現在、摂食障害の低体重で通院中です。体重が減ってから髪の毛がたくさん抜けるようになってしまいました。このままではハゲてしまうのではないかと心配しています。摂食障害の症状で髪の毛が抜けることはありますか?また、そうだとすると何が原因で抜けるて、それは治るのでしょうか?
摂食障害(神経性食欲不振症)では髪の毛の抜け毛が多くなることはよくあります。特にこの病気では若い女性が多いため訴えとしてもよく聞かれます。主に栄養不足が原因となります(詳細は後述)。また、これらの栄養を摂取することで抜け毛の症状は治りますが、栄養を補ってすぐに改善するわけではありません。

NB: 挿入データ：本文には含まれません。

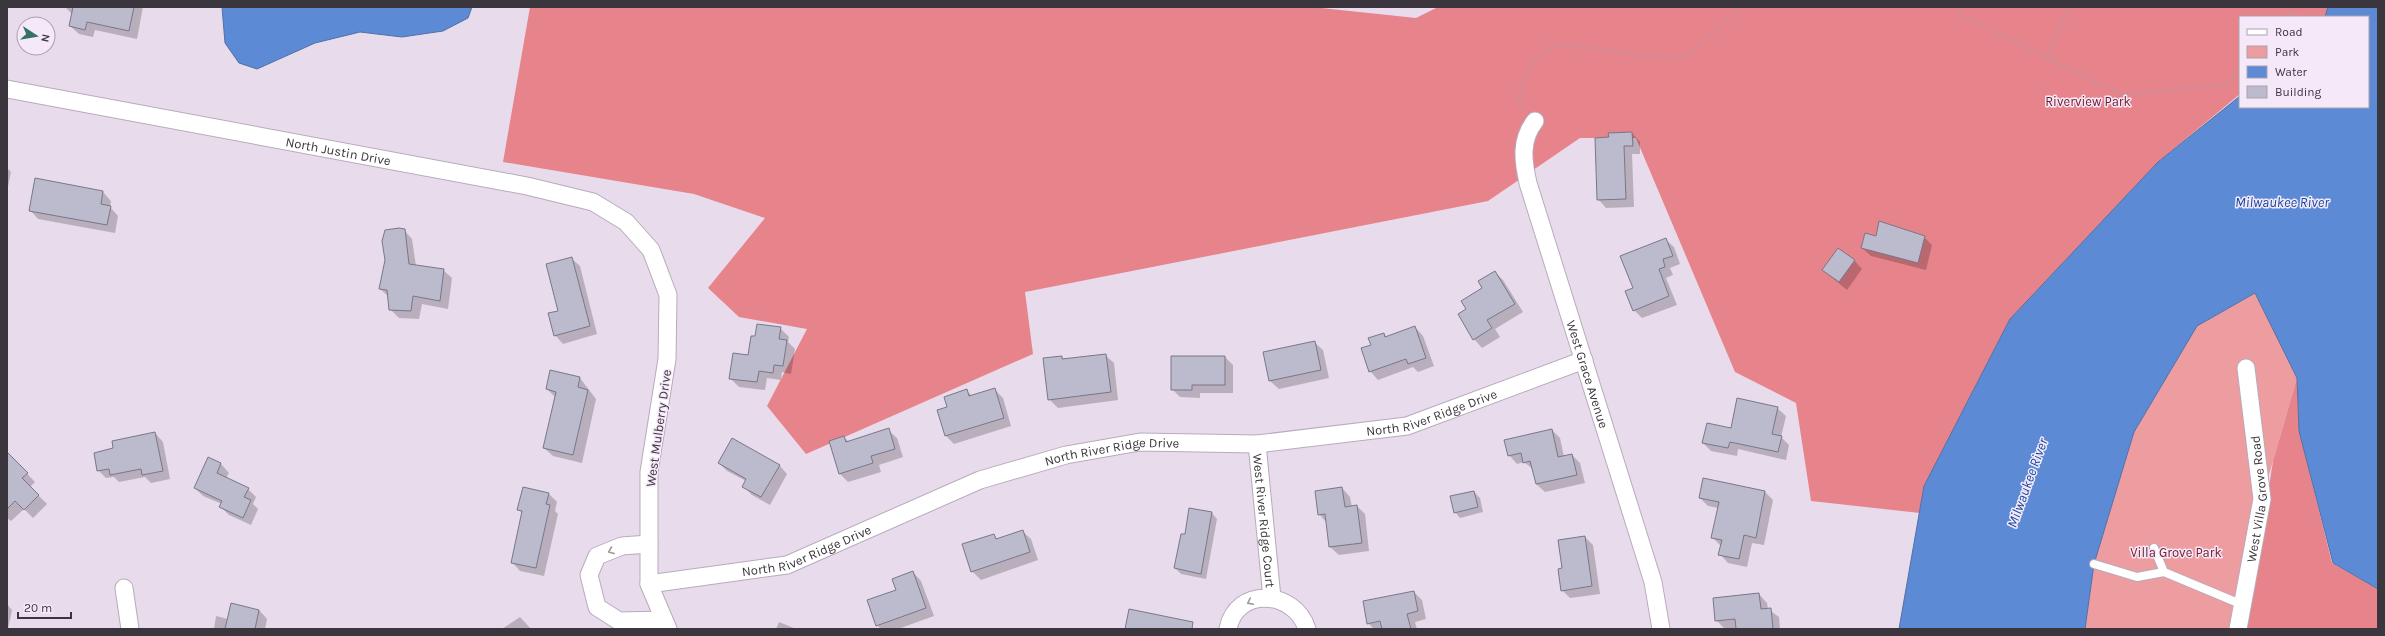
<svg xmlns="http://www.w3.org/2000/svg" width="2385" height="636" viewBox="0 0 2385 636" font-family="Karla,sans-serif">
  <rect width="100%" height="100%" fill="#e8dbec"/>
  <path fill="#ed9c9f" d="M2255 293 2297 378 2262 499 2238 629H2085L2094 564 2134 432 2197 326Z"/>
  <g fill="#e7838a">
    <path d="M530 7H1312L1416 18 1438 7H2328L2325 17H2240V94L2158 162 2010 319 1924 486 1920 513 1811 501 1796 403 1735 372 1636 138H1580L1488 201 1025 292 1033 354 806 454 767 406 807 329 739 317 708 288 765 218 694 194 503 162Z"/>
    <path d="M2297 378 2299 431 2332 563 2378 589V629H2247L2273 461Z"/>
  </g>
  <g fill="#5c8ad4" stroke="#5271a7">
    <path d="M222 7H472L468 18 443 31 402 37 360 32 315 43 257 69 239 63 225 43Z"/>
    <path d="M2328 7H2378V589L2333 563 2299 431 2297 378 2255 293 2197 326 2134 432 2094 564 2085 629H1899L1924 486 2010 319 2158 162 2240 96V107H2368V17H2325Z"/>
  </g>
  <g fill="#0003">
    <path d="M65 7H143L137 39 95 30 93 37 79 34 70 26 73 15Z"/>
    <path d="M1632 133 1640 142V154H1632L1634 207 1606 208 1598 199 1610 138Z"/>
    <path d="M7 168 11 172 7 191Z"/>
    <path d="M103 192 111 201 110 207 118 216 115 233 38 219 30 210Z"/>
    <path d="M404 230 412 239 416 266 443 270 452 278 448 309 422 304 419 319 399 318 390 309 389 297 380 289Z"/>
    <path d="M1876 237H1924L1932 245 1926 270 1871 256 1862 248Z"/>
    <path d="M1665 239 1674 247 1680 264 1670 268 1673 275 1666 278 1677 305 1642 318 1634 310Z"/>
    <path d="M571 258 580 266 597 334 563 344 555 335Z"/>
    <path d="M1854 260 1862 269 1847 290 1823 270Z"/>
    <path d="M1495 272 1503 280 1523 312 1495 329 1500 337 1482 348 1474 339 1459 314 1467 310Z"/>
    <path d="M1415 327 1423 336 1434 366 1418 372 1413 367 1378 380 1370 371 1372 345 1384 334 1387 337Z"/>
    <path d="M780 328 789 337 788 342 795 349 791 374 782 372 781 380 767 378 765 390 739 387 730 378 749 356 756 337Z"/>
    <path d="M1314 342 1323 350 1329 378 1279 389 1270 381Z"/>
    <path d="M1105 355 1114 363 1118 400 1058 408 1049 399 1061 357 1064 360Z"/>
    <path d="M1225 357 1233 365V393H1200V398L1180 397 1172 389Z"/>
    <path d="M551 372 580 378 596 399 582 463 553 456 544 448 555 397 547 389Z"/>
    <path d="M994 389 1003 398 1011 426 954 444 946 436 938 411 949 407 967 391 972 396Z"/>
    <path d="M1777 408 1786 416 1781 437 1789 445 1786 460 1738 449 1737 456 1711 451 1703 443Z"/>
    <path d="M888 430 897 438 903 457 879 465 881 472 848 482 840 474 830 442 844 437 849 442Z"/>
    <path d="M1552 430 1560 438 1564 457 1572 455 1580 463 1585 483 1545 492 1536 484 1534 470 1524 462 1517 464 1509 455Z"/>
    <path d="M155 433 163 442 170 479 151 483 145 477 119 482 114 477 106 478 98 470 115 449Z"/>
    <path d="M9 455 35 482 30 487 47 504 33 518 24 509 11 521 7 518V457Z"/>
    <path d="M208 459 221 464 229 473 226 478 248 489 256 497 253 504 258 509 251 525 229 515 221 507 222 504 203 496 195 488Z"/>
    <path d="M719 463 779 465 787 474 770 505 752 495 743 486 746 481 727 471Z"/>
    <path d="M1704 479 1765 492 1773 500 1764 545 1752 543 1747 567 1728 563 1720 554 1721 546 1712 537 1718 508 1708 506 1700 498Z"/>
    <path d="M1342 488 1350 497 1352 507 1357 506 1365 514 1369 551 1339 555 1330 547 1327 523 1319 514Z"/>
    <path d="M1474 492 1480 498 1483 512 1460 518 1455 512Z"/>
    <path d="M549 494 557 502 555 511 558 514 544 576 520 571 512 562 523 514 519 510Z"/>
    <path d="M1212 513 1217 519 1206 579 1181 574 1175 568 1185 536Z"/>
    <path d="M1022 531 1031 539 1038 560 981 580 972 571 993 535 998 539Z"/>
    <path d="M1585 537 1593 545 1600 594 1570 598 1562 590 1563 569Z"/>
    <path d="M913 572 921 581 934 616 898 629H881L877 625 897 590Z"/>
    <path d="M1414 592 1422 600 1426 619 1415 622 1417 629H1374L1368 623Z"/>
    <path d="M1759 594 1767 603 1768 609 1779 617 1780 629H1725L1716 620Z"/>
    <path d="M7 604 12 610 8 629H7Z"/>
    <path d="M231 605 259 610 267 619 265 629H214L216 616 228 619Z"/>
    <path d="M520 617 531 629H502Z"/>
    <path d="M779 622 796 629H776Z"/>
  </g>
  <g fill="#bcbbce" stroke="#787788">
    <path d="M73 7H134L129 31 87 22 85 30 69 26Z"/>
    <path d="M1632 132 1633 146H1624L1626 199 1597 200 1595 138 1609 137 1608 133Z"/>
    <path d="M35 178 103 191 101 204 111 206 107 225 29 211Z"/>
    <path d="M1879 221 1925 236 1918 263 1861 248 1865 233 1876 236Z"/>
    <path d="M399 228 405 229 409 264 444 269 440 301 413 296 411 311 389 310 387 290 379 289 385 260 382 241 385 230Z"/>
    <path d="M1666 238 1673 256 1663 259 1665 267 1659 269 1669 296 1633 311 1625 291 1633 288 1620 256Z"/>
    <path d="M1838 248 1855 260 1839 282 1822 270Z"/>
    <path d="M572 257 590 326 554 336 548 313 558 311 546 264Z"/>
    <path d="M1495 271 1515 304 1487 320 1492 328 1473 340 1458 314 1466 309 1461 301 1482 288 1478 281Z"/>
    <path d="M757 324 781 327 779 339 787 340 783 366 774 365 773 373 759 371 757 382 729 379 733 353 748 355 751 336H755Z"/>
    <path d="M1415 326 1426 358 1408 364 1406 359 1369 372 1361 348 1371 345 1368 338 1384 333 1385 337Z"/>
    <path d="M1315 341 1321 370 1269 381 1263 352Z"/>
    <path d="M1106 354 1111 392 1048 400 1043 358 1062 356V359Z"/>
    <path d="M1171 356H1225V385H1192V390H1171Z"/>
    <path d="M550 370 580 377 578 387 588 390 573 455 543 448 556 392 546 389Z"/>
    <path d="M995 388 1004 418 945 436 937 410 947 407 944 397 967 389 969 396Z"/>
    <path d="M1737 398 1778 407 1772 434 1782 436 1778 452 1730 442 1728 448 1702 443 1707 423 1731 428Z"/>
    <path d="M889 428 895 449 871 456 873 463 839 474 829 441 844 436 846 442Z"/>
    <path d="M1552 429 1558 457 1572 454 1577 475 1536 484 1530 461 1523 463 1521 453 1508 456 1504 440Z"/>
    <path d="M155 432 163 471 142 475 141 469 110 475 109 469 97 471 94 453 113 448 112 441Z"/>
    <path d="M732 438 780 465 761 497 742 487 746 479 718 463Z"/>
    <path d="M7 452 28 473 22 478 39 495 24 510 15 501 7 509Z"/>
    <path d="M208 457 221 463 217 473 249 488 244 497 251 500 243 518 219 507 222 501 194 488Z"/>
    <path d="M1703 478 1765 491 1756 538 1744 535 1739 559 1718 555 1722 540 1711 538 1719 502 1699 498Z"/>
    <path d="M523 487 549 493 546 504 550 505 536 568 511 563 522 511 517 510Z"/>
    <path d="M1342 487 1345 507 1357 505 1362 543 1329 547 1325 514 1318 515 1315 491Z"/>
    <path d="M1474 491 1478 507 1454 513 1450 496Z"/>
    <path d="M1189 508 1212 512 1201 574 1174 568 1181 534H1185Z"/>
    <path d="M1023 530 1030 552 971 572 962 544 994 534 996 539Z"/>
    <path d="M1585 536 1592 586 1561 591 1558 569 1562 568 1558 540Z"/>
    <path d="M913 571 926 608 876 626 867 600 896 590 892 579Z"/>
    <path d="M1414 591 1418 611 1407 614 1411 629H1382L1380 621 1367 624 1363 601Z"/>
    <path d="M1759 593 1761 609 1771 608 1773 629H1736L1735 619 1715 621 1713 598Z"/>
    <path d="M231 603 259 610 255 629H225Z"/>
    <path d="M1129 609 1193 622 1192 629H1125Z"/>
  </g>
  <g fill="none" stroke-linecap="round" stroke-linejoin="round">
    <g stroke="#b8abbb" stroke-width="10">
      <g id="lane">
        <path d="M2154 548 2164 572 2243 605"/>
        <path d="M2094 564 2137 577 2164 572"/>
      </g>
    </g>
    <g stroke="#b8abbb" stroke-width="19">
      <g id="street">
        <path id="s1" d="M7 89 527 186 593 202 626 222 651 250 668 295 667 359 649 472V584L668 629"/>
        <path id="s2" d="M1535 121C1520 140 1523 161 1528 183L1653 582 1661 629"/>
        <path id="s3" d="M1257 444 1272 598"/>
        <path d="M649 544 622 546 597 556 589 575 597 607 619 621 664 620"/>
        <path id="s4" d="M649 584 787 565 980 480 1066 455 1140 442 1257 444 1407 426 1584 360"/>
        <path d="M124 588 130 629"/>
        <path d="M1228 629C1236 586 1295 590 1307 629"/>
        <path id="s5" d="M2238 629 2262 499 2246 368"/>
      </g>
    </g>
    <g stroke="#a69caa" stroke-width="2.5" stroke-dasharray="1 3" stroke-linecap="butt">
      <path d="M1953 7 1963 16 2123 95 2227 84 2240 69"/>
      <path d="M2287 17 2296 7"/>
      <path d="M2047 58 2068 7"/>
      <path d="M1522 109C1517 101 1521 87 1525 77 1529 65 1543 49 1556 46 1563 45 1571 46 1577 47 1611 48 1657 63 1689 55L1740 7"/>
    </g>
    <use href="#lane" stroke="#fff" stroke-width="8"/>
    <use href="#street" stroke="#fff" stroke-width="17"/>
  </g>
  <defs><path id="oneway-chevron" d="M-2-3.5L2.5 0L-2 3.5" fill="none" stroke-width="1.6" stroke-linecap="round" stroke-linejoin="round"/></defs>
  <g stroke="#9d9a9e">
    <use href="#oneway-chevron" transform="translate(611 551) rotate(158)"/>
    <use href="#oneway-chevron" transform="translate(1250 602) rotate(154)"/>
  </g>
  <g text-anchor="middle" stroke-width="3" stroke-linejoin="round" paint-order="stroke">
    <g font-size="13" fill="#721928" stroke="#f5e8f9">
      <text x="2088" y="106">Riverview Park</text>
      <text x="2176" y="557">Villa Grove Park</text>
    </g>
    <g font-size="13" fill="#3b363d" stroke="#f5e8f9">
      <text dy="5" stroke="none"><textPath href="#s1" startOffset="337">North Justin Drive</textPath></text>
      <text dy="5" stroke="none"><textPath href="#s2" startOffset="265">West Grace Avenue</textPath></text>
      <text dy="5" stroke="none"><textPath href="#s4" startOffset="810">North River Ridge Drive</textPath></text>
      <text transform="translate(658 428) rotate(-82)" y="5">West Mulberry Drive</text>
      <text dy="5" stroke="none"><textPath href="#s4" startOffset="486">North River Ridge Drive</textPath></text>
      <text dy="5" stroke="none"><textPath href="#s5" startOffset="132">West Villa Grove Road</textPath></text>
      <text dy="5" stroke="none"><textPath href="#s3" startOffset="77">West River Ridge Court</textPath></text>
      <text dy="5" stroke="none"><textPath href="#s4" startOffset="162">North River Ridge Drive</textPath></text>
    </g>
    <g font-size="14" font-style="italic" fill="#124aa1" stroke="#f5e8f9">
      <text x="2282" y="207">Milwaukee River</text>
      <text transform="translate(2027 483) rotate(-70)" y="5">Milwaukee River</text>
    </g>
  </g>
  <rect width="2385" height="636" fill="none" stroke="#3b363d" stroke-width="16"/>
  <rect x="2239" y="16" width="130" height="92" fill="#f5e8f9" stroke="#aba1ae"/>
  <rect x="2247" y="29" width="20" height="6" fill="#ffffff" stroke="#aba1ae"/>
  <text x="2275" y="36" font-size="12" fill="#3b363d">Road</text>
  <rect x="2247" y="46" width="20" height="12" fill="#ed9c9f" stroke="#aba1ae"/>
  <text x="2275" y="56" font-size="12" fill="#3b363d">Park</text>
  <rect x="2247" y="66" width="20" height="12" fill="#5c8ad4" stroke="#aba1ae"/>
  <text x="2275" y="76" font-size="12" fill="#3b363d">Water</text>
  <rect x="2247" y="86" width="20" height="12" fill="#bcbbce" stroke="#aba1ae"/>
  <text x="2275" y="96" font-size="12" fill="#3b363d">Building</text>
  <g transform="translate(36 36) rotate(102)"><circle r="19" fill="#f5e8f9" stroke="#aba1ae"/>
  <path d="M0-3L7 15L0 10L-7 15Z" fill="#347361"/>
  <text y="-6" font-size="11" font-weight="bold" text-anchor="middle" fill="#3b363d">N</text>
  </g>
  <path d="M18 612v6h53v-6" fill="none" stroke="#3b363d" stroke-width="2"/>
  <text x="24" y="612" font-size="12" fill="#3b363d" stroke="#f5e8f9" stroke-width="3" paint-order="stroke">20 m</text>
</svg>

十分な栄養を取って体重が戻ってしばらくしてから徐々に髪の毛が安定してくる場合が多いです(場合によっては数ヶ月)。
摂食障害では高率にタンパク質の摂取不足が見受けられます。タンパク質の摂取不足は脱毛と関連しており、髪が細くなり、弾力性がなくなり乾燥しているような状態になります(McKenzie CA 2007)。
また、健康な毛髪を効率よく生産するためには、タンパク質、ビタミン、ミネラルなどの必須栄養素が必要とされています(Almohanna 2018)。
鉄欠乏は抜け毛の多い方によく見られる症状となっています(Gowda D 2017)。また、摂食障害でも非常に多くの方が鉄欠乏の状態です。なので、まず鉄欠乏性貧血がないかということや血清フェリチン値(貯蔵鉄の目安)を確認することが大切です。鉄はレバーや赤身の肉、ホウレンソウなどにも多く含まれていますね。

亜鉛欠乏も摂食障害でよく見られ、脱毛と関連しています(Alhaj E)。亜鉛の主な摂取源は魚と肉です。
ほとんどの場合、バランスのとれた食事でビタミンAは充分取れるとされています。ビタミンAを多く含む食品には、バター、マーガリン、チーズ、卵、レバー、緑黄色野菜などです。なので、しっかりと食事が取れていれば心配する必要はないですし、サプリメントなどで過剰なビタミンAを取ってしまうと逆に抜け毛の原因にもなるようです(Shmunes 1979)。
ビタミンBは様々な種類がありますが、ビタミンB2(リボフラビン)、ビタミンB7(ビオチン)、葉酸、ビタミンB12の欠乏のみが抜け毛と関連していると言われています。 これらは普通のバランスの取れた食事をしていれば基本的に問題ないですがビタミンB7はタンパク質にも多く含まれているため摂食障害などでタンパク質が不足している場合には要注意ですね。葉酸欠乏は、毛髪、皮膚、および爪の変化を引き起こす可能性があり基本的には普通の食事で十分量摂取できるのですが、摂食障害では不足している場合も多いため要注意です。
ビタミンCは、鉄の腸内吸収に重要な役割があるので、ビタミンCそのものというより鉄欠乏が脱毛に関連しているためその補助のために重要です。ビタミンCはレモン・キウイなどの果物、パプリカやブロッコリーなどの野菜にも多く含まれています。